■ What you are asked to do
All of the entries, apart from their pictures, are to be copied verbatim.

[Plain-text document sources]
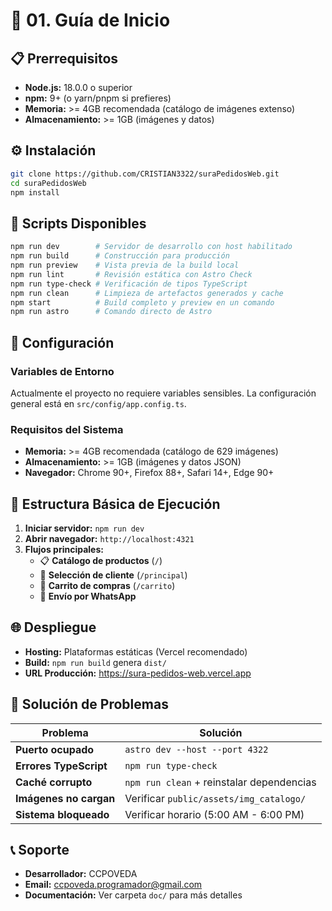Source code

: # 🚀 01. Guía de Inicio

## 📋 Prerrequisitos
- **Node.js:** 18.0.0 o superior
- **npm:** 9+ (o yarn/pnpm si prefieres)
- **Memoria:** >= 4GB recomendada (catálogo de imágenes extenso)
- **Almacenamiento:** >= 1GB (imágenes y datos)

## ⚙️ Instalación

```bash
git clone https://github.com/CRISTIAN3322/suraPedidosWeb.git
cd suraPedidosWeb
npm install
```

## 🔧 Scripts Disponibles

```bash
npm run dev        # Servidor de desarrollo con host habilitado
npm run build      # Construcción para producción
npm run preview    # Vista previa de la build local
npm run lint       # Revisión estática con Astro Check
npm run type-check # Verificación de tipos TypeScript
npm run clean      # Limpieza de artefactos generados y cache
npm start          # Build completo y preview en un comando
npm run astro      # Comando directo de Astro
```

## 🔧 Configuración

### Variables de Entorno
Actualmente el proyecto no requiere variables sensibles. La configuración general está en `src/config/app.config.ts`.

### Requisitos del Sistema
- **Memoria:** >= 4GB recomendada (catálogo de 629 imágenes)
- **Almacenamiento:** >= 1GB (imágenes y datos JSON)
- **Navegador:** Chrome 90+, Firefox 88+, Safari 14+, Edge 90+

## 🚀 Estructura Básica de Ejecución

1. **Iniciar servidor:** `npm run dev`
2. **Abrir navegador:** `http://localhost:4321`
3. **Flujos principales:**
   - 📋 **Catálogo de productos** (`/`)
   - 👤 **Selección de cliente** (`/principal`)
   - 🛒 **Carrito de compras** (`/carrito`)
   - 📱 **Envío por WhatsApp**

## 🌐 Despliegue

- **Hosting:** Plataformas estáticas (Vercel recomendado)
- **Build:** `npm run build` genera `dist/`
- **URL Producción:** https://sura-pedidos-web.vercel.app

## 🔧 Solución de Problemas

| Problema | Solución |
|----------|----------|
| **Puerto ocupado** | `astro dev --host --port 4322` |
| **Errores TypeScript** | `npm run type-check` |
| **Caché corrupto** | `npm run clean` + reinstalar dependencias |
| **Imágenes no cargan** | Verificar `public/assets/img_catalogo/` |
| **Sistema bloqueado** | Verificar horario (5:00 AM - 6:00 PM) |

## 📞 Soporte

- **Desarrollador:** CCPOVEDA
- **Email:** ccpoveda.programador@gmail.com
- **Documentación:** Ver carpeta `doc/` para más detalles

■ Answer box
Source code

: # 🚀 01. Guía de Inicio

## 📋 Prerrequisitos
- **Node.js:** 18.0.0 o superior
- **npm:** 9+ (o yarn/pnpm si prefieres)
- **Memoria:** >= 4GB recomendada (catálogo de imágenes extenso)
- **Almacenamiento:** >= 1GB (imágenes y datos)

## ⚙️ Instalación

```bash
git clone https://github.com/CRISTIAN3322/suraPedidosWeb.git
cd suraPedidosWeb
npm install
```

## 🔧 Scripts Disponibles

```bash
npm run dev        # Servidor de desarrollo con host habilitado
npm run build      # Construcción para producción
npm run preview    # Vista previa de la build local
npm run lint       # Revisión estática con Astro Check
npm run type-check # Verificación de tipos TypeScript
npm run clean      # Limpieza de artefactos generados y cache
npm start          # Build completo y preview en un comando
npm run astro      # Comando directo de Astro
```

## 🔧 Configuración

### Variables de Entorno
Actualmente el proyecto no requiere variables sensibles. La configuración general está en `src/config/app.config.ts`.

### Requisitos del Sistema
- **Memoria:** >= 4GB recomendada (catálogo de 629 imágenes)
- **Almacenamiento:** >= 1GB (imágenes y datos JSON)
- **Navegador:** Chrome 90+, Firefox 88+, Safari 14+, Edge 90+

## 🚀 Estructura Básica de Ejecución

1. **Iniciar servidor:** `npm run dev`
2. **Abrir navegador:** `http://localhost:4321`
3. **Flujos principales:**
   - 📋 **Catálogo de productos** (`/`)
   - 👤 **Selección de cliente** (`/principal`)
   - 🛒 **Carrito de compras** (`/carrito`)
   - 📱 **Envío por WhatsApp**

## 🌐 Despliegue

- **Hosting:** Plataformas estáticas (Vercel recomendado)
- **Build:** `npm run build` genera `dist/`
- **URL Producción:** https://sura-pedidos-web.vercel.app

## 🔧 Solución de Problemas

| Problema | Solución |
|----------|----------|
| **Puerto ocupado** | `astro dev --host --port 4322` |
| **Errores TypeScript** | `npm run type-check` |
| **Caché corrupto** | `npm run clean` + reinstalar dependencias |
| **Imágenes no cargan** | Verificar `public/assets/img_catalogo/` |
| **Sistema bloqueado** | Verificar horario (5:00 AM - 6:00 PM) |

## 📞 Soporte

- **Desarrollador:** CCPOVEDA
- **Email:** ccpoveda.programador@gmail.com
- **Documentación:** Ver carpeta `doc/` para más detalles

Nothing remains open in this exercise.